It’s also great for combining images.

All of the images above are one-shot generations for the sake of illustration, but any synthographer worth their burnt-out graphics card knows that to execute on a vision, you’re going to need multiple iterations. You might get a first pass from pure prompting, then use ControlNet to make some variations that preserve a pose from the original, then fix up some individual details with inpainting (or manual image editing), then expand it with outpainting, then combine it with something else through IP-Adapter, and on and on it goes. You might generate a scene’s background separately from its foreground elements, stick them together in an image editor, and then do a low denoising img2img pass to blend it all together.

None of this requires as much effort as, y’know, actually learning to draw or take good photographs, but it takes some ingenuity and experience (and more than a little luck with RNG) to coax attractive results from the machine.

Or so it seemed.

# DALL-E 3

Despite being first on the scene, OpenAI’s DALL-E 2 soon lost ground to newer versions of Midjourney and Stable Diffusion. As OpenAI focused their efforts on ChatGPT, their image generator was left to languish. But that all changed at the start of this month, with the public release of DALL-E 3, first replacing DALL-E 2 as the engine behind Bing Image Creator, and then as a ChatGPT plugin for users on a paid plan.

Just like its predecessor, DALL-E 3 takes in a natural language text prompt and generates four different images from it. It’s a lot better, both in terms of image quality and especially in terms of prompt understanding. Let’s compare outputs from the prompt I used at the start of my previous post:

the city of cape town as a martian colony artist's conception landscape painting

And what’s more, if you use DALL-E 3 with ChatGPT, it will write multiple detailed variations of your prompt and use those to generate the four images.⁵

Here are a couple of results from that, with ChatGPT’s prompts as their captions.

Artistic conception of Cape Town on Mars. The familiar landmarks of Cape Town are juxtaposed against the alien backdrop of the Red Planet. Bio-domes shelter the city, and advanced infrastructure hints at a thriving Martian colony. The vastness of the Martian landscape stretches out, with dunes and rock formations.

Futuristic landscape painting of Cape Town on Mars. The city’s skyline rises from the Martian surface, with its iconic landmarks protected by large transparent shields. Martian rovers and settlers can be seen, and the vast red desert of Mars extends to the horizon.

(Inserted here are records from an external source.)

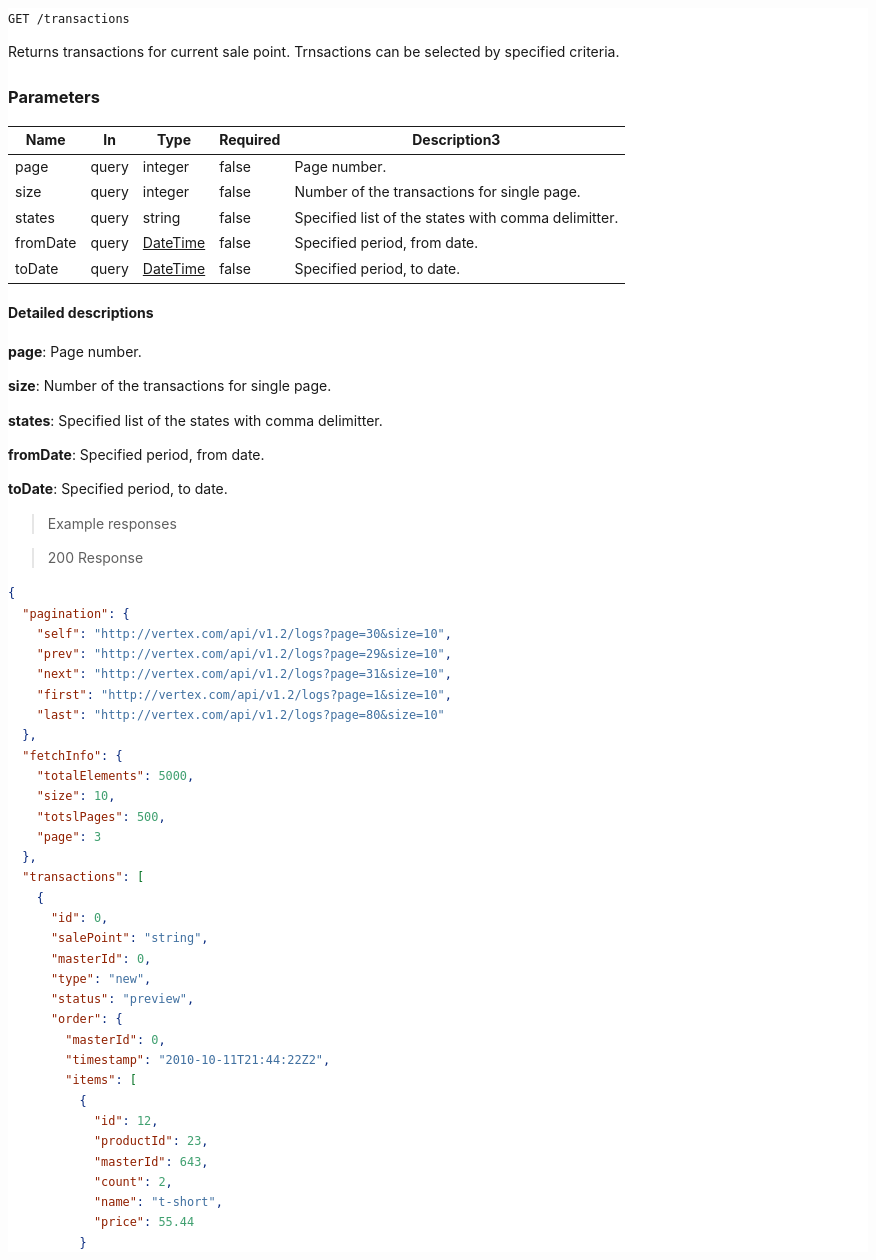 `GET /transactions`

Returns transactions for current sale point.
Trnsactions can be selected by specified criteria.

<h3 id="get-transactions.-parameters">Parameters</h3>

|Name|In|Type|Required|Description3|
|---|---|---|---|---|
|page|query|integer|false|Page number.|
|size|query|integer|false|Number of the transactions for single page.|
|states|query|string|false|Specified list of the states with comma delimitter.|
|fromDate|query|[DateTime](#schemadatetime)|false|Specified period, from date.|
|toDate|query|[DateTime](#schemadatetime)|false|Specified period, to date.|

#### Detailed descriptions

**page**: Page number.

**size**: Number of the transactions for single page.

**states**: Specified list of the states with comma delimitter.

**fromDate**: Specified period, from date.

**toDate**: Specified period, to date.

> Example responses

> 200 Response

```json
{
  "pagination": {
    "self": "http://vertex.com/api/v1.2/logs?page=30&size=10",
    "prev": "http://vertex.com/api/v1.2/logs?page=29&size=10",
    "next": "http://vertex.com/api/v1.2/logs?page=31&size=10",
    "first": "http://vertex.com/api/v1.2/logs?page=1&size=10",
    "last": "http://vertex.com/api/v1.2/logs?page=80&size=10"
  },
  "fetchInfo": {
    "totalElements": 5000,
    "size": 10,
    "totslPages": 500,
    "page": 3
  },
  "transactions": [
    {
      "id": 0,
      "salePoint": "string",
      "masterId": 0,
      "type": "new",
      "status": "preview",
      "order": {
        "masterId": 0,
        "timestamp": "2010-10-11T21:44:22Z2",
        "items": [
          {
            "id": 12,
            "productId": 23,
            "masterId": 643,
            "count": 2,
            "name": "t-short",
            "price": 55.44
          }
```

Some have suggested that this spells an end for prompt engineering, but I’m not so certain. ChatGPT’s expansions create attractive, detailed images, but it may extrapolate things that weren’t intended by the prompter. For playing around and making images to post on social media or in blogposts like this one, that’s fine, but it doesn’t make executing on a specific vision much easier.

Stable Diffusion XL has some limited ability to generate images containing coherent text, a word or two at most. More often than not, this means that random words from the prompt will be written somewhere on the image, necessitating the negative prompt “text”. DALL-E 3, on the other hand, will happily generate whole sentences with one or two errors at most, and only when explicitly asked to write something.

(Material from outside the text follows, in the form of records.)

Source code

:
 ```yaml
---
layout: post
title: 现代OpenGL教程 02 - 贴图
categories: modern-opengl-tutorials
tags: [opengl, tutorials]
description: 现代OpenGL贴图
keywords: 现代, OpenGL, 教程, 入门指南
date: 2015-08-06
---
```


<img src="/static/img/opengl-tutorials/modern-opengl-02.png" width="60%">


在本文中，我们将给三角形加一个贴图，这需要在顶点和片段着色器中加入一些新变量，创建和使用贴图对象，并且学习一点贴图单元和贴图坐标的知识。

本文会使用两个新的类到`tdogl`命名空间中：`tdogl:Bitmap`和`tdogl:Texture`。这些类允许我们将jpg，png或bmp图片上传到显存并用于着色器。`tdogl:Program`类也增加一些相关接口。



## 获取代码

DALL-E 3’s ability to create pleasant, mostly coherent images with plenty of fine detail from text prompts alone (note the application of the word “frantic” in the image above) makes many of the Stable Diffusion techniques above feel like kludgey workarounds compensating for an inferior text-to-image core. Not that there isn’t a place for different types of image inputs, custom training, and funky prompt manipulation, but all of these techniques and tools would be far more powerful and useful alongside a text-to-image model as powerful as DALL-E 3. The potential in pure text prompting is far from exhausted, and OpenAI’s competitors have their work cut out for them.

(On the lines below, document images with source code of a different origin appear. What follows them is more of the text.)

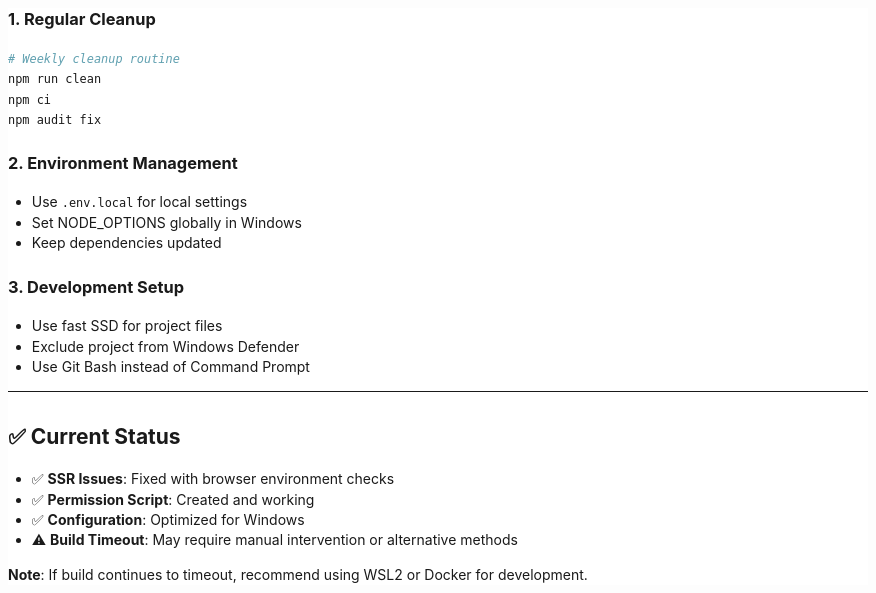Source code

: ### **1. Regular Cleanup**
```bash
# Weekly cleanup routine
npm run clean
npm ci
npm audit fix
```

### **2. Environment Management**
- Use `.env.local` for local settings
- Set NODE_OPTIONS globally in Windows
- Keep dependencies updated

### **3. Development Setup**
- Use fast SSD for project files
- Exclude project from Windows Defender
- Use Git Bash instead of Command Prompt

---

## ✅ Current Status

- ✅ **SSR Issues**: Fixed with browser environment checks
- ✅ **Permission Script**: Created and working
- ✅ **Configuration**: Optimized for Windows
- ⚠️ **Build Timeout**: May require manual intervention or alternative methods

**Note**: If build continues to timeout, recommend using WSL2 or Docker for development.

A clown doing yoga, no ControlNet needed

It’s been suggested that Stable Diffusion is a lot weaker than it might otherwise be due to the low quality of much of the LAION dataset it was trained on – many captions do not correspond to image content and many images are small, badly cropped or bad quality. With the advent of vision models, there’s a case to be made for using AI to recaption the whole dataset and training a new model on the result.⁶

That would be a good start, but I think it’s also likely that OpenAI is leveraging the same secret sauce present in ChatGPT to understand prompts. As far as they’re concerned, generating pictures is a side-effect of the true goal: creating a machine that understands us.

A king seeks his robot’s counsel, circa 1200 AD

A neat logo

Most of the time, at least. Diffusion models don’t actually understand English, it just feels like they do. ↩︎
These were generated with SD 1.5 models, as I find most of the current SDXL ControlNet models somewhat lacking. ↩︎
While the pose model captures the general configuration of human limbs, SD is not smart enough to know which limbs are which, or how many of each one a human should have. It gets especially confused with poses in which the person’s hands touch the floor – many discarded generations of the final image showed three-legged clowns. ↩︎
Here again, I’ve used SD 1.5 because of model compatibility. ↩︎
It’s possible that Bing Image Creator also does this under the hood. ↩︎
Update (2023-10-20): according to this paper, this is pretty much exactly how DALL-E 3 was built. ↩︎